Is this undeniable success a real miracle? It is in fact the product that comes from fifty years of planning and implementation. Now, it has become second nature in Cuba. However, we should not ignore the calls of detractors and dissidents who claim that some of the statistics are manipulated. We should not ignore the effect of the 52-year U.S economic embargo. Because of inadequate resources (moslty during the Post-Soviet Special Period) there has been a shortage of medications, and of material in all Cuba health centers.
Dr. Jose Portillo y Garcia, a top Cuban official of the National Health Services, who came to Hotel Nacional to visit us, shares his wonderment of the American system with whomever would listen. During his visit to Mayo Clinic, he was told that the annual budget of the cardiology department hovers around 50 million dollars a year; he calcutated that is the sum that any of the 15 political provinces of Cuba would spend in a year for its entire population.

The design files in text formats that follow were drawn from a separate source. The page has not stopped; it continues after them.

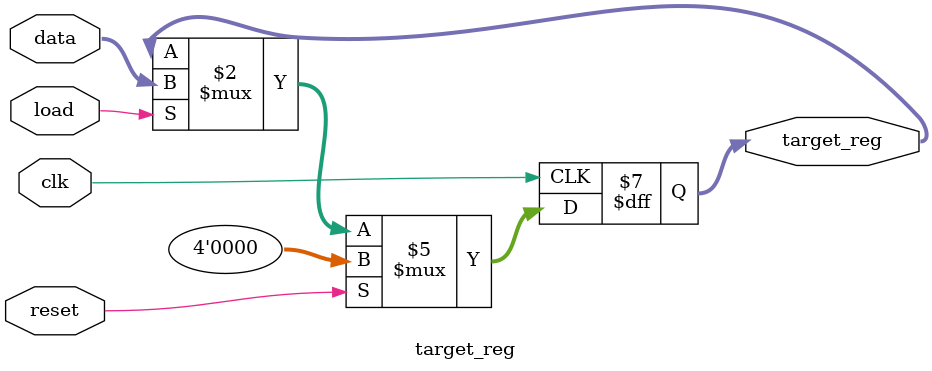
<source format=v>
module target_reg
(
	input wire clk, 
	input wire load, 
	input wire [3:0] data,
	input wire reset,
	output reg [3:0] target_reg
);

	// Reset if needed, increment or decrement if counter is not saturated
	always @ (posedge clk)
	begin
		if (reset)
			target_reg <= 4'b0000;
		else if (load)
		   target_reg <= data ;
	end

endmodule

</source>
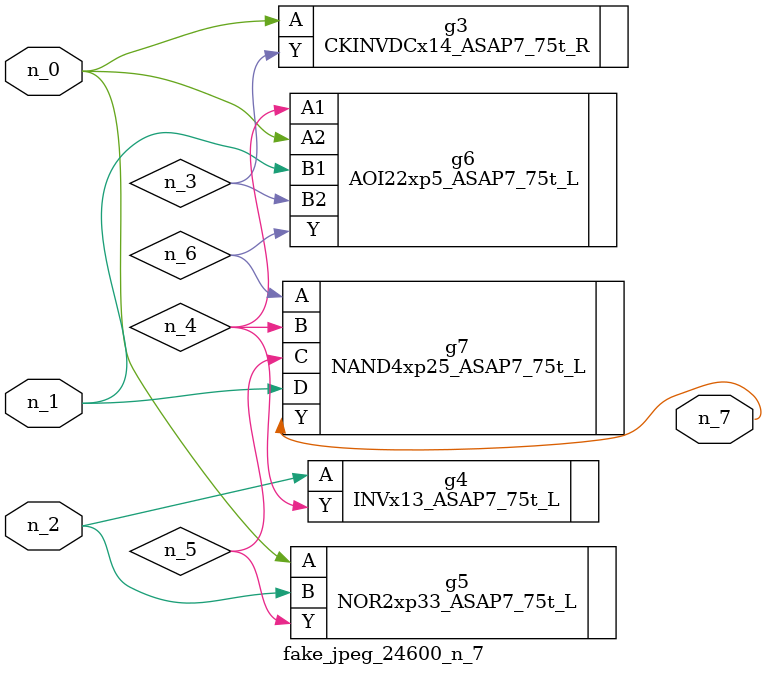
<source format=v>
module fake_jpeg_24600_n_7 (n_0, n_2, n_1, n_7);

input n_0;
input n_2;
input n_1;

output n_7;

wire n_3;
wire n_4;
wire n_6;
wire n_5;

CKINVDCx14_ASAP7_75t_R g3 ( 
.A(n_0),
.Y(n_3)
);

INVx13_ASAP7_75t_L g4 ( 
.A(n_2),
.Y(n_4)
);

NOR2xp33_ASAP7_75t_L g5 ( 
.A(n_0),
.B(n_2),
.Y(n_5)
);

AOI22xp5_ASAP7_75t_L g6 ( 
.A1(n_4),
.A2(n_0),
.B1(n_1),
.B2(n_3),
.Y(n_6)
);

NAND4xp25_ASAP7_75t_L g7 ( 
.A(n_6),
.B(n_4),
.C(n_5),
.D(n_1),
.Y(n_7)
);


endmodule
</source>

I told him that the budget of Jackson Memorial Hospital, only 340 miles away from Havana, is 1.6 billion dollars a year. That is one hospital operating on 2% of Cuba’s GDP, on 21% of Haiti’s GPD, on a budget higher than the GDP of Liberia. Skeptic, he shook his head and asked me, “What do you guys do with all of this money?” I thought of the ICUs and the ERs in America, I thought of the above comparative statistics between the two countries, I too shook my head. I had no answer to his question.